Sampling datasets¶
The “sample/filter” recipe serves the dual purpose of sampling and/or filtering dataset.
Filtering in DSS¶
4 types of filtering are available and can be selected using the top dropdown menu :
Rules based
Formula based
SQL expression based
ElasticSearch query string (only available when the input dataset is on ElasticSearch v7 and above)
Rules based filters¶
A filter is defined by a list of possibly grouped conditions and the boolean operators that bind them.
Conditions¶
A Condition is defined by an input column, an operator, and a value.
Input column : choose any column from the dataset.
operator : choose an operator from the dropdown menu.
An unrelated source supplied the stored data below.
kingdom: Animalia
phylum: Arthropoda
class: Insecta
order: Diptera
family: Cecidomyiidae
The available operators match the storage type of the column. (a string column will have string operators available, such as
contains
, while a number column will have numerical operators available, such as<
).value : input a value or choose an existing column to apply the operator to.
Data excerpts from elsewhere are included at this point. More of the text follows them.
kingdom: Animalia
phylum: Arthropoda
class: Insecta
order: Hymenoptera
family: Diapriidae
Conditions can be added, deleted, duplicated, and turned into a group to create advanced conditions.
Groups¶
Groups can be used to create advanced logic for conditional statements.
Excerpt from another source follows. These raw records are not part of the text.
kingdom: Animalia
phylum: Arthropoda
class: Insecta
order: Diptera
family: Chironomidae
Groups can be nested to create sub-conditions (y AND z AND (t OR u)))
or defined at the same level (y OR z) AND (t OR u)
.
Groups can be added using the +ADD > Add group button, deleted, duplicated, and ungrouped.
Boolean operators¶
Conditions and groups are binded using boolean operators, that can be either And
or Or
.
Formula based filters¶
Formulas are manually defined using functions of the formula language, dataset column names, and project variables. Formulas are well suited for more complex filtering options or specific functions that do not appear in the rules based filter view. The formula language documentation can be found here.
SQL expression based filters¶
When using an SQL based recipe engine, an SQL expression can directly be given to filter the dataset, using dataset columns and project variables.
ElasticSearch query string¶
When using an input dataset on ElasticSearch v7 and above, you can use the query_string syntax to filter the dataset.
Note
When using an ElasticSearch query string, sampling is disabled and filtering is performed on the whole dataset.